History of Art and Architecture

Call for applications: Work Forces workshop

Call for applications

Work Forces: Mobilizing the Visual and Material Cultures of Labor

May 6 – May 10, 2019

A collection-based workshop for Pitt faculty and graduate students
Presented as part of Collecting Knowledge Pittsburgh
Supported by the Andrew W. Mellon Foundation
Co-leaders: Alex Taylor and Barbara McCloskey

Application deadline: February 25, 2019
12 participants will receive $2000 to participate in the week-long workshop and carry their work forward.

The forces of labor have long shaped the collections of Pittsburgh. Many of the city’s museums and archives manifest the vast wealth generated through the efforts of its workers, and sometimes were formed with their improvement in mind. In other instances, collections testify to Pittsburgh’s long and preeminent role in the history of organized labor and worker’s struggle, and the environmental and social impacts of industrialization, deindustrialization, and the city’s move toward a tech economy. Local museums and archives also contain traces of the material knowledge and techniques of skilled makers, and record forms of artistic collectivity borrowed from diverse spheres of productive endeavor.

This week-long, collection-based workshop seeks to imagine new ways to engage with Pittsburgh’s artistic and archival manifestations of labor. Some of the themes to be explored include:

  • how museum and library holdings can help trace the changing nature of labor in Pittsburgh, artistic or otherwise;
  • how these collections might connect local labor histories to the transformative forces of globalization; and
  • how these historic materials connect to urgent contemporary questions of social and economic inequality.

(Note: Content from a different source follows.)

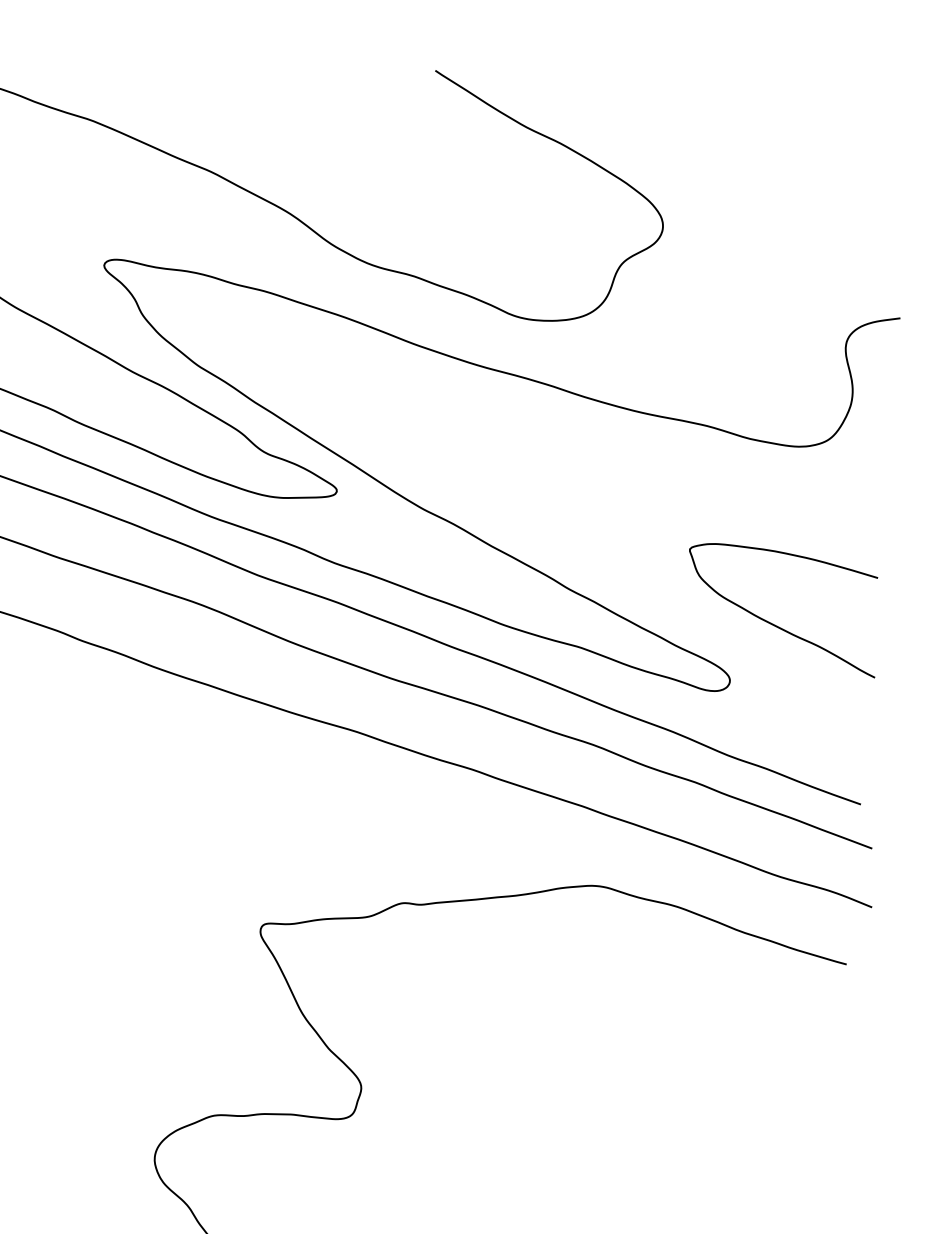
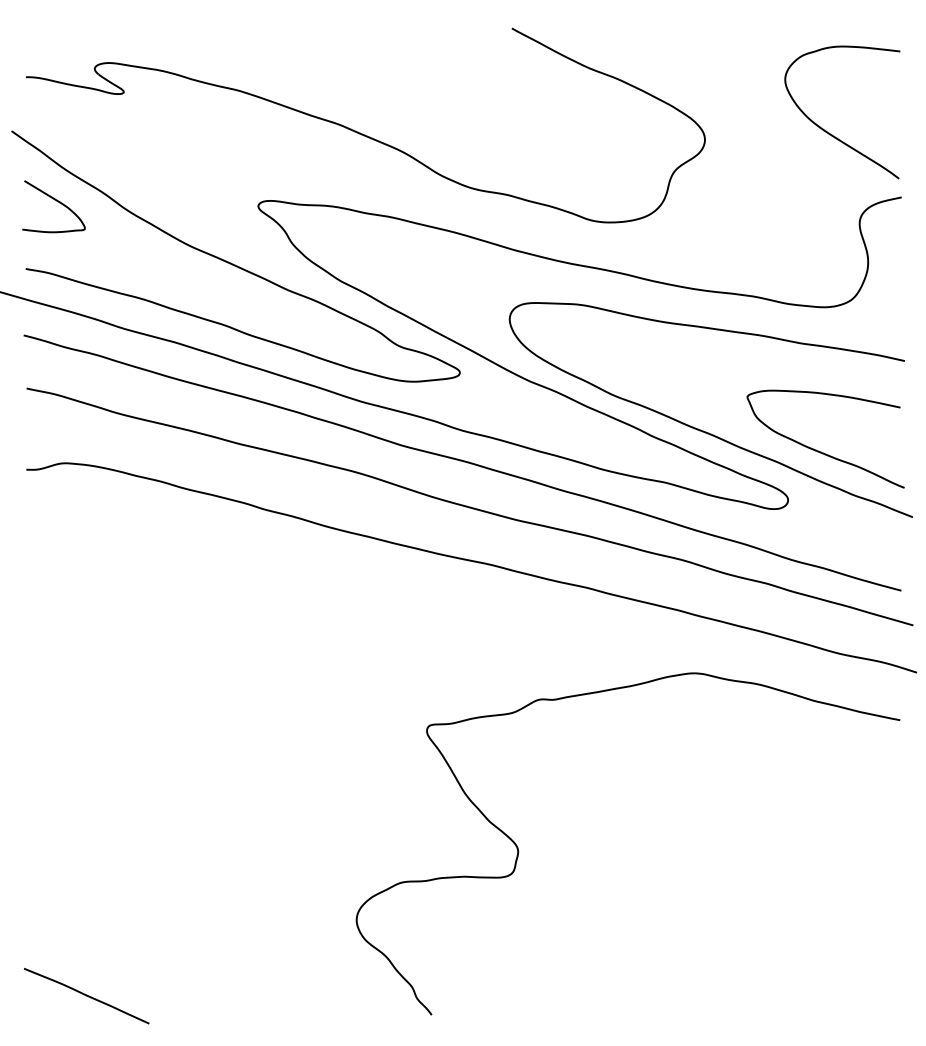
curve: (817, 230) -> (829, 132), added
curve: (629, 585) -> (701, 429), added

Workshop participants will have the opportunity to contribute to the early intellectual development of Working Thought, a major exhibition at the Carnegie Museum of Art in 2020. Curated by Eric Crosby, Richard Armstrong Senior Curator of Modern and Contemporary Art, Working Thought will present the work of some 25 contemporary artists who engage critically with issues of labor and economic inequality in our nation, past and present. Crosby and his colleagues will participate in several workshop sessions, and participants in the workshop are encouraged to attend an afternoon symposium related to the exhibition on May 4, 2019.

Participants are expected to then carry their work forward as a research or teaching initiative of some kind. Projects might take many forms but we are particularly interested in:

  • Research that makes use of objects in local collections and that could be developed into articles, digital projects and/or blog posts;
  • Projects that draw on local collections to engage communities in issues of labor and labor justice;
  • New or revised course materials that integrate objects from local collections and/or the Working Thought exhibition into course content.

This is the fourth summer workshop presented as part of Collecting Knowledge Pittsburgh, a consortium of local museums, galleries and archives working together to share information and expertise, and foster collaboration in research, teaching, and public engagement.

How to apply

Applications are welcome from Pitt faculty and graduate students engaged in the theme of the workshop, from any discipline and any department, who are interested to engage with objects, collections, archives and museums.

Email applications to Alex Taylor alex.taylor@pitt.edu as a single Word document. Include a current CV and a short statement (approximately 500 words) explaining why you would like to participate, what you hope to gain, and what project or projects you can envisage carrying forward from the workshop (with the understanding, of course, that your initial ideas will probably transform as you explore the collections and work with other participants). Please also indicate your availability to attend the Working Thought symposium in the afternoon of May 4. Graduate students should include brief letter from their faculty supervisor or director of graduate studies confirming support of the application. Faculty should arrange a brief letter or email from their department chair or supervisor confirming her/his support.